The first step is to get together and open up the ESP modules, the Maxim board, and the USB adapter. In the Coding section, I explained how to set up the drivers and libraries for these boards so please complete that step first.

To upload code to the ESP modules you must first install a button that connects the ground pin to the GPIO0 pin. This puts the board into “flashing” mode and allows the Arduino IDE to install the code.

/*

Tools Needed: A Soldering Iron

Supplies Needed: A Push Button and Solder

*/

Heat up the soldering to get ready for the soldering job. When the iron is heated, solder the button to the pins located at ground and GPIO0

I put a little bit of hot glue on it to make sure it wouldn’t fall off. You know have the USB adapter ready. Plug the module into the adapter with the antenna facing toward the computer.

Then take the adapter and plug it into the computer while holding down the push button for 3-4 seconds. (I have found that if you accidentally hold it longer then this period of time it sometimes won’t work. ) Open the Arduino IDE and select “Generic ESP8266 Module” from the drop down list of boards. Then select the port that the USB adapter is on.

Most of the options for the board should be fine, but you can change the Flash Size to 1M. You can also change the Upload speed to 115200 for faster uploads. Download or copy and paste my code (WIFICA.ino) into a new sketch. Then upload the code onto the board. (This does take awhile)

Unplug the USB adapter and take out the module. Put the module to the side as you will need it later.

The next step is to assemble the board and connect everything together.

------------

/*

Tools: Soldering Iron, Scissors, Ruler

Supplies: 8 Female Cables, Tape, Solder

*/

Take four of the jumper cables and cut them at 3 inches. (It doesn't have to be perfect :)

Strip the wires:

Insert and solder two of the wires into the SDA SCL port on the Maxim board.

Plug the other ends of the wires into the SDA SCL port on the OLED screen, in order.

Finish the OLED screen wiring by attaching two more wires (unstripped) to the VCC and GND port on the screen. Attach the end of those wires to the PMOD connector on the Maxim board to 3V and GND.
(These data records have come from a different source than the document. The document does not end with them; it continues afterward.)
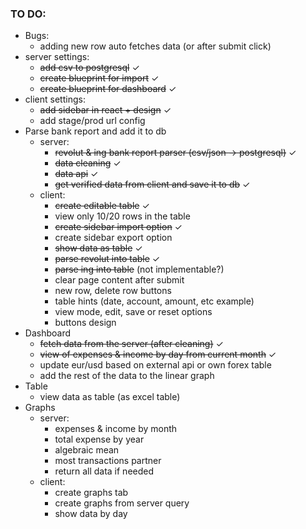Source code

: ### TO DO:
* Bugs:
    * adding new row auto fetches data (or after submit click)
* server settings:
  * ~~add csv to postgresql~~ &check;
  * ~~create blueprint for import~~ &check;
  * ~~create blueprint for dashboard~~ &check;
* client settings:
  * ~~add sidebar in react + design~~ &check;
  * add stage/prod url config
* Parse bank report and add it to db
    * server:
        * ~~revolut & ing bank report parser (csv/json -> postgresql)~~ &check;
        * ~~data cleaning~~ &check;
        * ~~data api~~ &check;
        * ~~get verified data from client and save it to db~~ &check;
    * client:
        * ~~create editable table~~ &check;
        * view only 10/20 rows in the table
        * ~~create sidebar import option~~ &check;
        * create sidebar export option
        * ~~show data as table~~ &check;
        * ~~parse revolut into table~~ &check;
        * ~~parse ing into table~~ (not implementable?)
        * clear page content after submit
        * new row, delete row buttons
        * table hints (date, account, amount, etc example)
        * view mode, edit, save or reset options
        * buttons design
* Dashboard
    * ~~fetch data from the server (after cleaning)~~ &check;
    * ~~view of expenses & income by day from current month~~ &check;
    * update eur/usd based on external api or own forex table
    * add the rest of the data to the linear graph
* Table
    * view data as table (as excel table)
* Graphs
    * server:
        * expenses & income by month
        * total expense by year
        * algebraic mean
        * most transactions partner
        * return all data if needed
    * client:
        * create graphs tab
        * create graphs from server query
        * show data by day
You have successfully connected the OLED screen!

-----------

Next take two stripped wires and attach them to ports A0 and A1. Solder those to the board.

Plug two unstripped wires into the other PMOD connector the Maxim board (3v and GND) and connect those to 3V and GND on the ESP module. Those should be labeled on the module. Plug the wires that are connected to A0 and A1 into GPIO2 and GPIO1.

A0 ——— GPIO2

A1 ——— GPIO1

Congratulations! You have put together the circuitry.

---------

The next step is to flash code onto the Maxim FTHR board.

Programming the Maxim board is easy, simply plug in the port from the MAX Pico board in the connector on the board. Then plug both of them into a computer via micro USB (or simply power the Maxim board from an external power source and plug the programmer into the computer).

Open the arduino IDE and upload my sketch (MAXIM.ino) to the board (either copy and paste the code or download and open the file). Make sure the programming cable is connected right and the board is on! Select the “MAX32620FTHR” option from the boards list and if you are using a mac computer, select something like “/dev/cu.usbmodem1422”. Select upload. (this is usually very fast!)

If the upload worked, then you have completed the bulk of the project!

-----------

3D print the design of the box and assemble.

Whenever you want to scan the wifi, simply pop the lid off, press the power button, and see if it detects any hackers!